| Working data |
=== Section Start ===

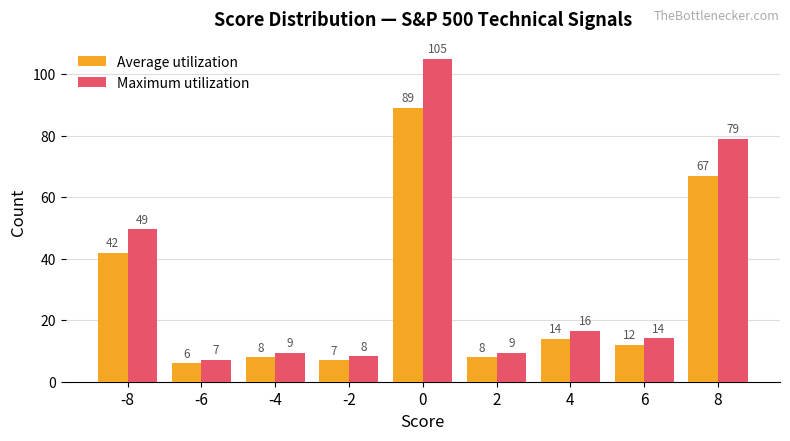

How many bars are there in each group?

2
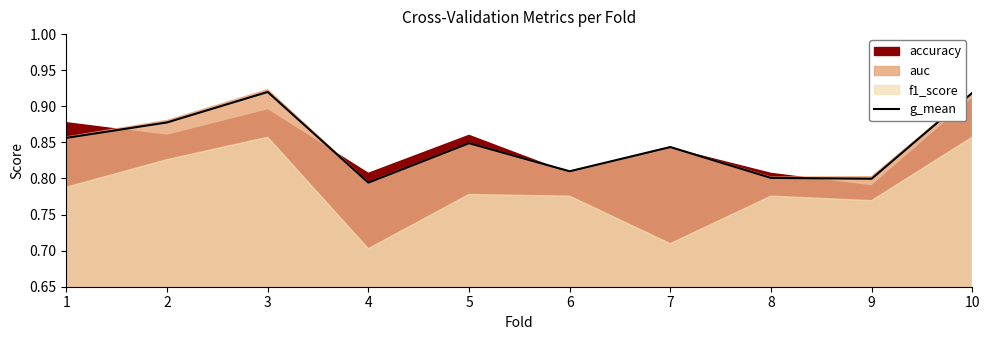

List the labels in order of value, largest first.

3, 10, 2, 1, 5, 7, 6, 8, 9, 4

=== Section End ===
=== Section Start ===

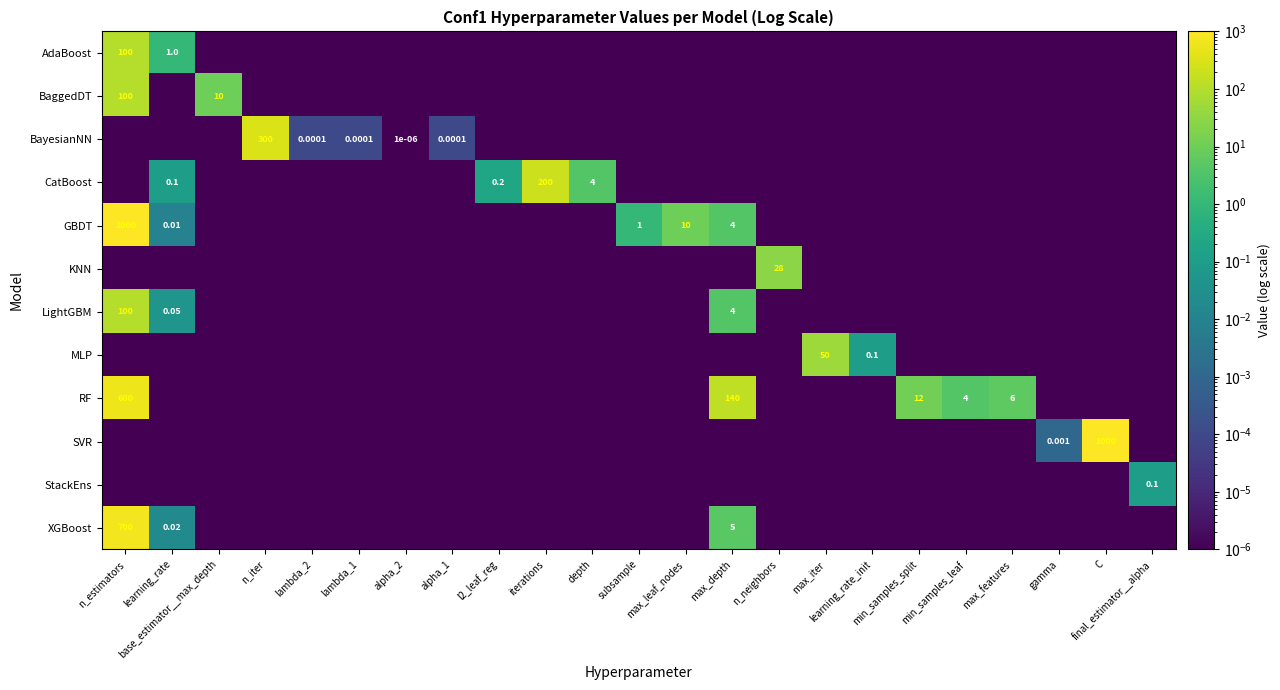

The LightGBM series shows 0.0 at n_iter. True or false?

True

=== Section End ===

| Your task |
Reproduce the records verbatim, starting at the line that contains "How many bars are there in each group?" and ending after the line that contains "List the labels". Omit the pictures from your output.

| Finished task |
How many bars are there in each group?

2

List the labels in order of value, largest first.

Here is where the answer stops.